If you specify a slice with three parameters S[a:b:d], the third parameter specifies the step, same as for function range(). In this case only the characters with the following index are taken: a a + d, a + 2 * d and so on, until and not including the character with index b. If the third parameter equals to 2, the slice takes every second character, and if the step of the slice equals to -1, the characters go in reverse order. For example, you can reverse a string like this: S[::-1]. Let's see the examples:

s = 'abcdefg'
print(s[1])
print(s[-1])
print(s[1:3])
print(s[1:-1])
print(s[:3])
print(s[2:])
print(s[:-1])
print(s[::2])
print(s[1::2])
print(s[::-1])
Note how the third parameter of the slice is similar to the third parameter of the function range():
s = 'abcdefghijklm'
print(s[0:10:2])
for i in range(0, 10, 2):
    print(i, s[i])

3. String methods

A method is a function that is bound to the object. When the method is called, the method is applied to the object and does some computations related to it. Methods are invoked as object_name.method_name(arguments). For example, in s.find("e")  the string method find() is applied to the string s with one argument "e".

3.1. find() and rfind() methods

Method find() searches a substring, passed as an argument, inside the string on which it's called. The function returns the index of the first occurrence of the substring. If the substring is not found, the method returns -1.

s = 'Hello'
print(s.find('e'))
# 1
print(s.find('ll'))
# 2
print(s.find('L'))
# -1

Similarly, the method rfind() returns the index of the last occurrence of the substring.

s = 'abracadabra'
print(s.find('b'))
# 1
print(s.rfind('b'))
# 8

If you call find() with three arguments s.find(substring, left, right), the search is performed inside the slice s[left:right]. If you specify only two arguments, like s.find(substring, left), the search is performed in the slice s[left:], that is, starting with the character at index left to the end of the string. Method s.find(substring, left, right) returns the absolute index, relatively to the whole string s, and not to the slice.

s = 'my name is bond, james bond, okay?'
print(s.find('bond'))
# 11
print(s.find('bond', 12))
# 23

3.2. replace() method

Method replace() replaces all occurrences of a given substring with another one. Syntax: s.replace(old, new)  takes the string S and replaces all occurrences of substring old with the substring new. Example:

print('a bar is a bar, essentially'.replace('bar', 'pub'))
# 'a pub is a pub, essentially'

One can pass the third argument count, like this: s.replace(old, new, count). It makes replace() to replace only first count occurrences and then stop.

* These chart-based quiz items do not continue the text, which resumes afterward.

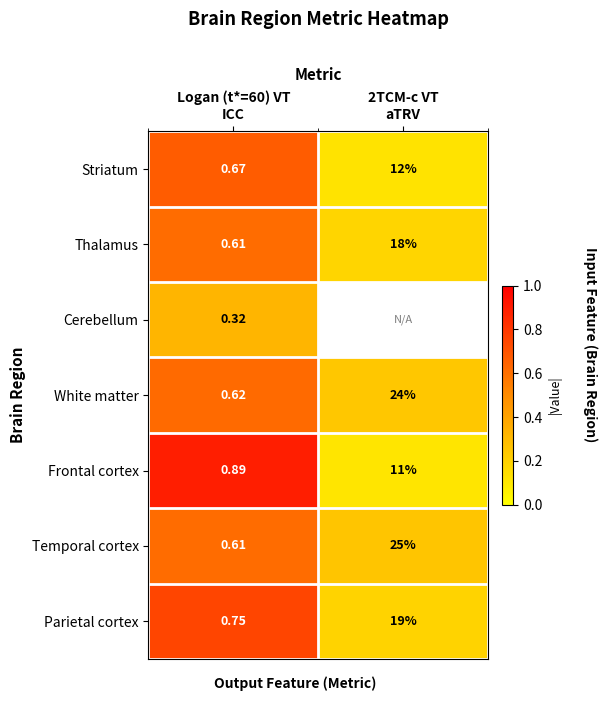

Between 2TCM-c VT
aTRV and Logan (t*=60) VT
ICC, which is larger?

Logan (t*=60) VT
ICC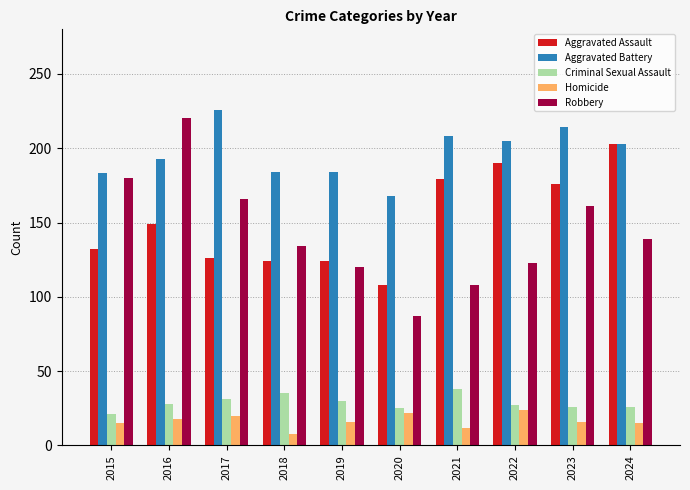

Which series changed the most between 2019 and 2021?

Aggravated Assault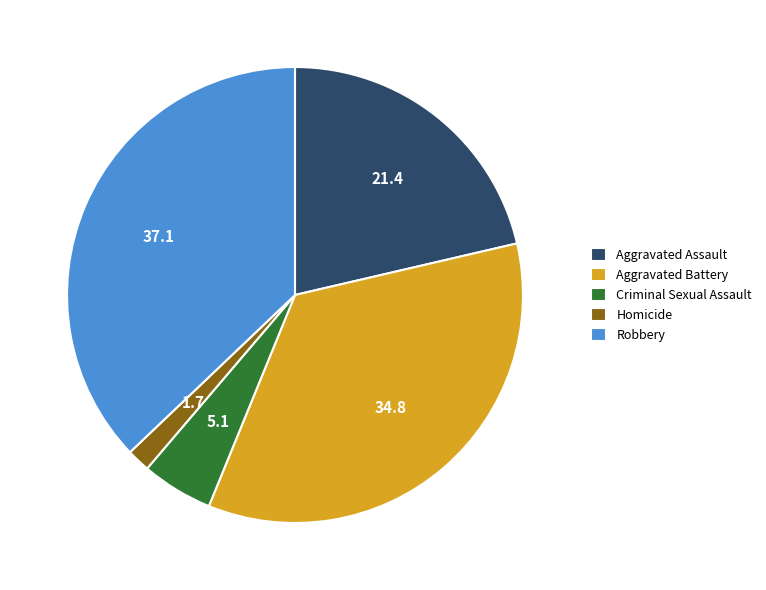

Rank the categories by value from lowest to highest.

Homicide, Criminal Sexual Assault, Aggravated Assault, Aggravated Battery, Robbery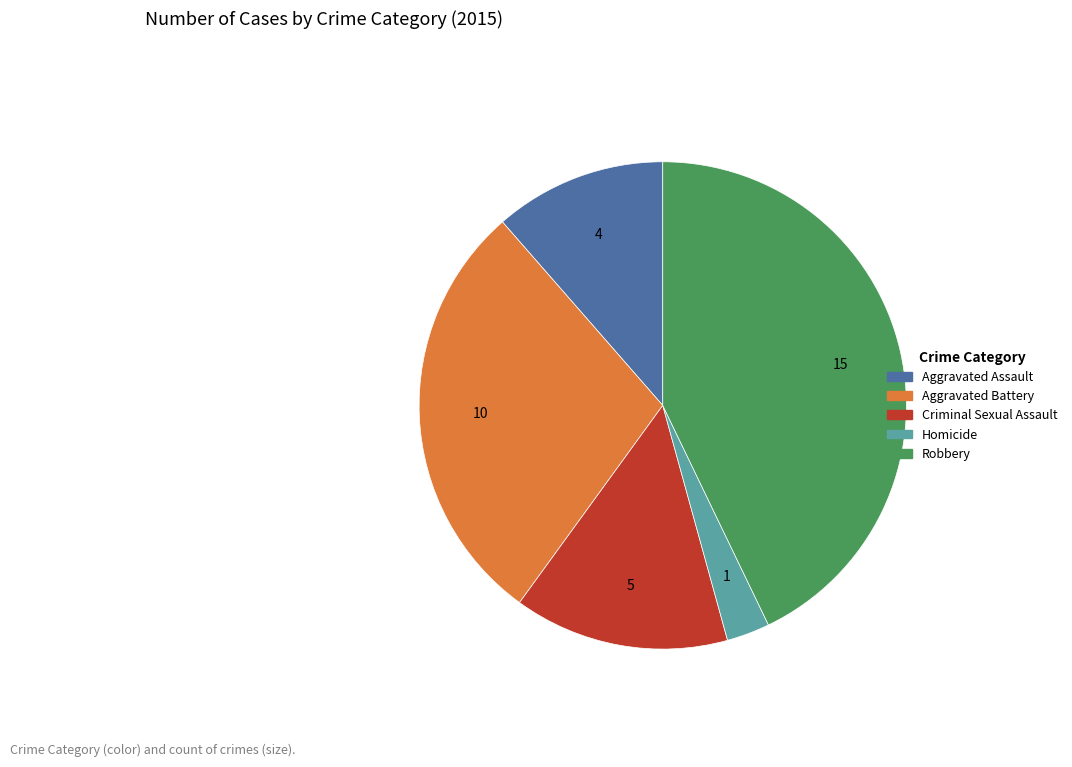

Is it true that Aggravated Battery is 29% of the pie?

True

print('a bar is a bar, essentially'.replace('bar', 'pub', 1))
# 'a pub is a bar, essentially'

3.3. count() method

This method counts the number of occurrences of one string within another string. The simplest form is this one: s.count(substring). Only non-overlapping occurrences are taken into account:

print('Abracadabra'.count('a'))
# 4
print(('aaaaaaaaaa').count('aa'))
# 5

If you specify three parameters s.count(substring, left, right), the count is performed within the slice s[left:right].